Wolf Run includes a small house that serves as headquarters for many park district activities, and as a meeting place for the certified volunteer naturalists. A mulched area close by will one day serve as a children’s natural playground area.
“It will have a real hollowed-out log children will play in,” Totman said. “We will also have ‘tree cookies,’ which are cross sections of trees in different shapes children can play on.”
Totman’s description of outdoor activities awaiting Knox County visitors this summer also included mentions of multi-use trails, and river access points to the Kokosing and Mohican rivers. In Centerburg, multi-use trail connecting North Clayton Street with Huffman Road was recently completed and in so doing became part of the Heart of Ohio Trail. It was a major undertaking with multiple funding sources. And it is just one example of a multi-use trail she mentioned. Another was the Mohican Valley Trail and its Bridge of Dreams in Brinkhaven. Paving was completed last fall from the Holmes County line to Danville.

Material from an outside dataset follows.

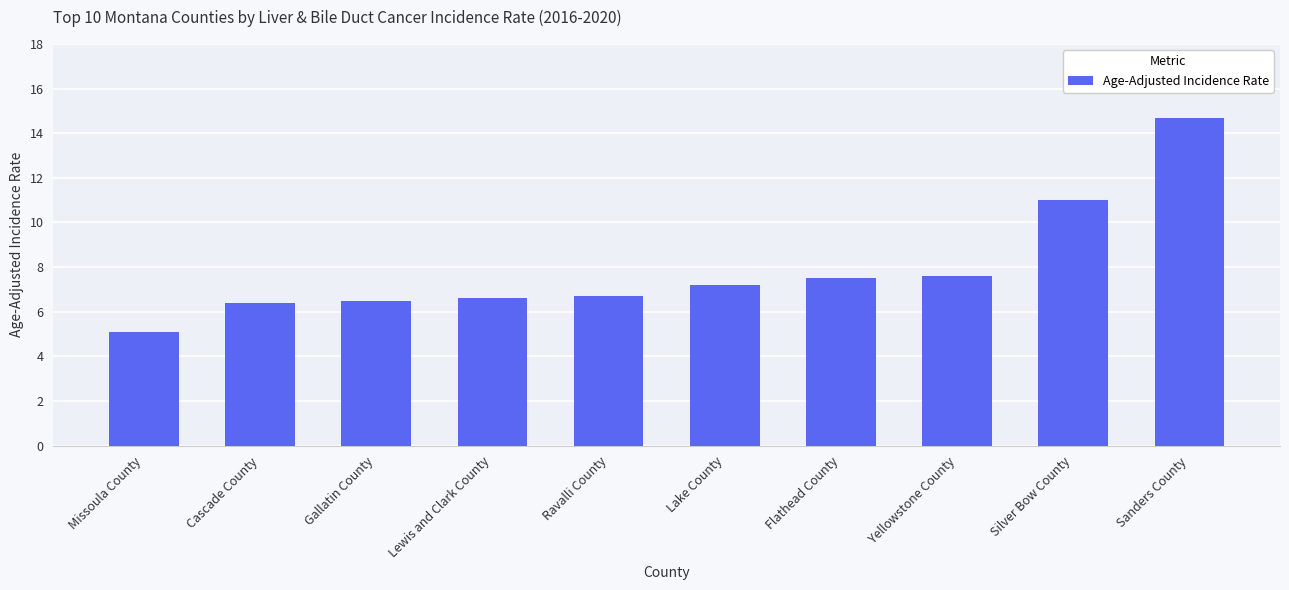

How many bars are there in total?

10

“Through an agreement this is also the only horse-friendly trail we have in our parks,” she said. The Bridge of Dreams trailhead also offers an upgraded, paved road to access it, and a large parking lot that is handicapped-accessible.

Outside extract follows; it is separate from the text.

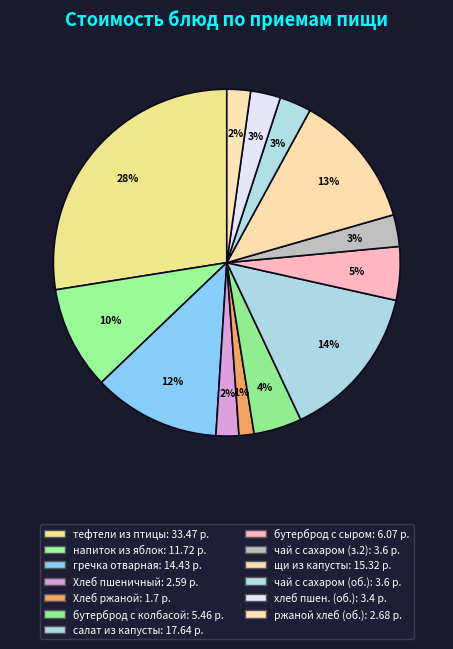

How many slices are in this pie chart?

13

Honey Run Highlands Park on Hazel Dell Road in Howard is the county’s biggest park with 348 acres. Its parking lot is across the road from a smaller parking lot for Honey Run Waterfall.
Honey Run Highlands Park, like other county parks, is subject on occasion to controlled burns to create growing space between already fast-growing prairie plants. In about two weeks, college interns working for Knox County Park District this summer are due to arrive, and they will stay in a four-bedroom house owned by the park, with two barns nearby. They will be involved in trail work, educational programming, planting native species and other projects.
On the walk to Honey Run Waterfall, one of the park district’s most popular destinations, Totman smiled in seeing that wild flowering plants including Dutchman’s breeches, Trillium and Mayapple were in bloom. Honey Run Waterfall became a Christmas season destination late last year for 2,000 people who released luminaries along the waterfall and its mulched path that extends to the Kokosing River. The Knox County Career Center, with 40 student volunteers, made the mulched path possible with their hard work, she said.
Honey Run Waterfall has 18 acres total, with the initial two acres offered by Wayne Espenschied and family. The sand and gravel company he worked for donated more acreage, Totman said. At the base of the waterfall, a marker of sorts — written as “SEPT 1906” — gave indication of how long the waterfall has been a part of Knox County’s outdoor heritage.
“I have historical photos showing women in long dresses here,” Totman said.